## Цитируемый отрывок
____

Это разъяснение, хотя и не правдоподобное, но вполне приемлемое, приводит нас к доктрине врожденных идей, чувств и принципов. Доктрина эта известна. Человеческая душа, бессмертная и безграничная по своей сущности, но телесно определенная, ограниченная, отягощенная и, так сказать, ослепленная и уничтоженная в своем реальном существовании, содержит в себе все эти вечные и божественные принципы, но без своего ведома, даже совершенно не подозревая сперва о них. Бессмертная, она необходимо должна быть вечной в прошлом, как и в будущем. Ибо, если она имела начало, она неизбежно должна иметь конец и отнюдь не была бы бессмертной. Чем была она, что делала на протяжении всей этой вечности, лежащей позади нее? Одному Богу это известно. Что касается ее самое, она этого не помнит, она забыла. Это великая тайна, полная вопиющих противоречий, и чтобы разрешить их, нужно прибегнуть к высшему противоречию, к Богу. Во всяком случае, она всегда обладает, сама того не подозревая, в какой-то неведомой таинственной области своего существа всеми божественными принципами. Но, затерянная в своем земном теле, огрубевшая вследствие грубо материальных условий своего рождения и своего существования на земле, она уже не способна их осознавать и даже не в силах вспомнить о них. Это все равно как если бы она их вовсе не имела. Но вот встречается в обществе множество человеческих душ, которые все одинаково бессмертны по своей сущности и все одинаково огрубелые, приниженные и оматериализовавшиеся в своем реальном существовании. Сначала они до такой степени мало узнают друг друга, что одна материализованная душа пожирает другую. Как известно, людоедство было первым обычаем человеческого рода. Затем, продолжая ожесточенную войну, каждая стремится поработить все другие – то долгий период рабства, период, который еще далеко не закончился и ныне. Ни в людоедстве, ни в рабстве нельзя найти, без сомнения, никаких следов божественных принципов. Но в этой непрестанной борьбе между собой народов и людей заключается история, и именно вследствие бесчисленных страданий, являющихся самым явным результатом ее, души мало-помалу пробуждаются, выходя из своего огрубения, приходя в себя, все больше распознавая себя и углубляясь в свое интимное естество; вызываемые к тому же и побуждаемые одна другою, они начинают вспоминать себя, сперва предчувствовать, а затем различать и усваивать более отчетливо принципы, которые Бог испокон веков начертал в них собственной рукой.

____

## Исходные данные
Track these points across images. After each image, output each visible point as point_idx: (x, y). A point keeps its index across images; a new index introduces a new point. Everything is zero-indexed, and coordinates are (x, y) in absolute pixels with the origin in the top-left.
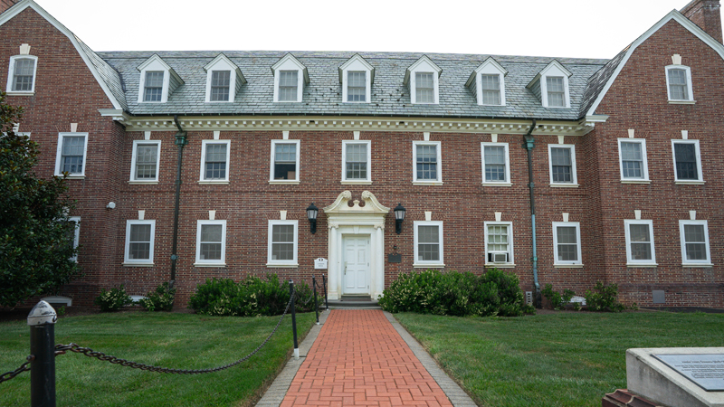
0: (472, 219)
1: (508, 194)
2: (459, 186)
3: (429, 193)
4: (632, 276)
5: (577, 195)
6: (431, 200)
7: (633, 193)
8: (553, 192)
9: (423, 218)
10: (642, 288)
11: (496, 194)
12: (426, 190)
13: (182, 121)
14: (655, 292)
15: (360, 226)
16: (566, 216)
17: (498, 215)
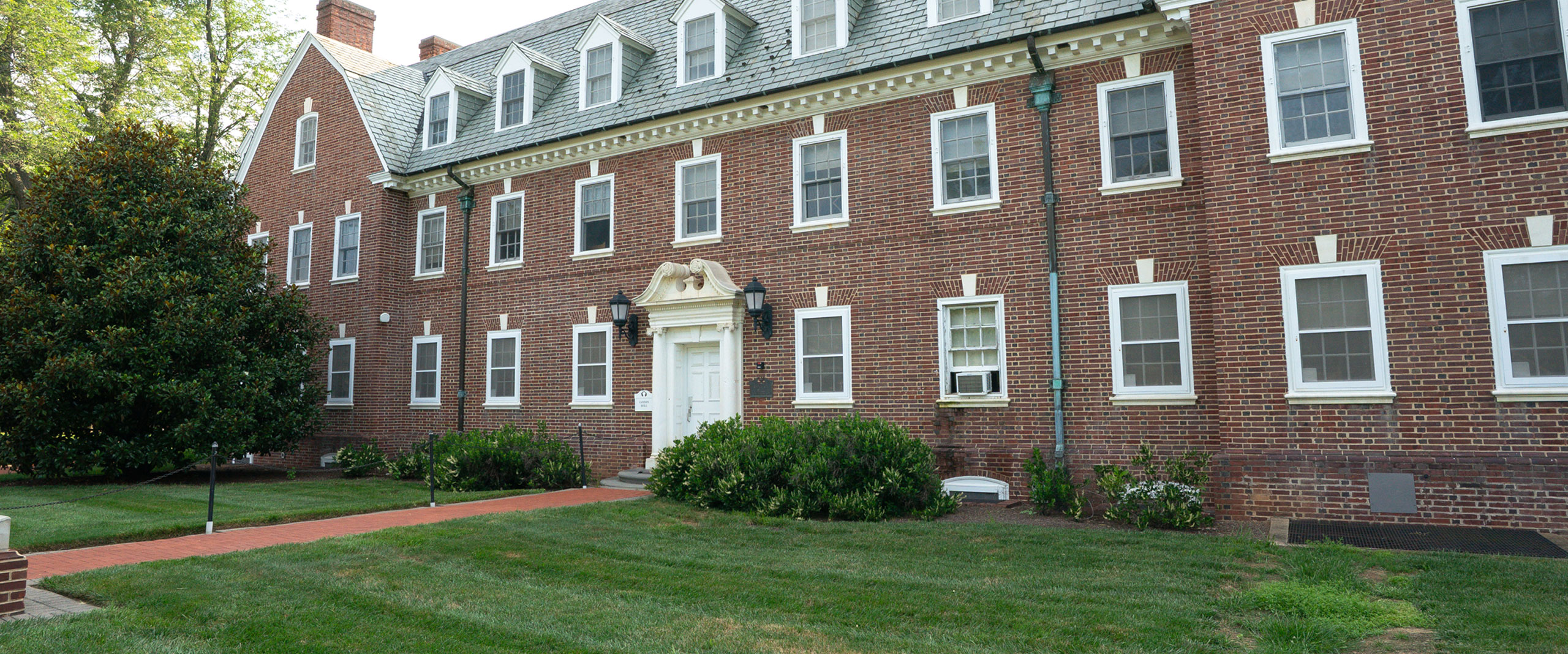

____

## Задание
Что, согласно отрывку о врожденных идеях, было первым обычаем человеческого рода?

## Решение задачи
Людоедство.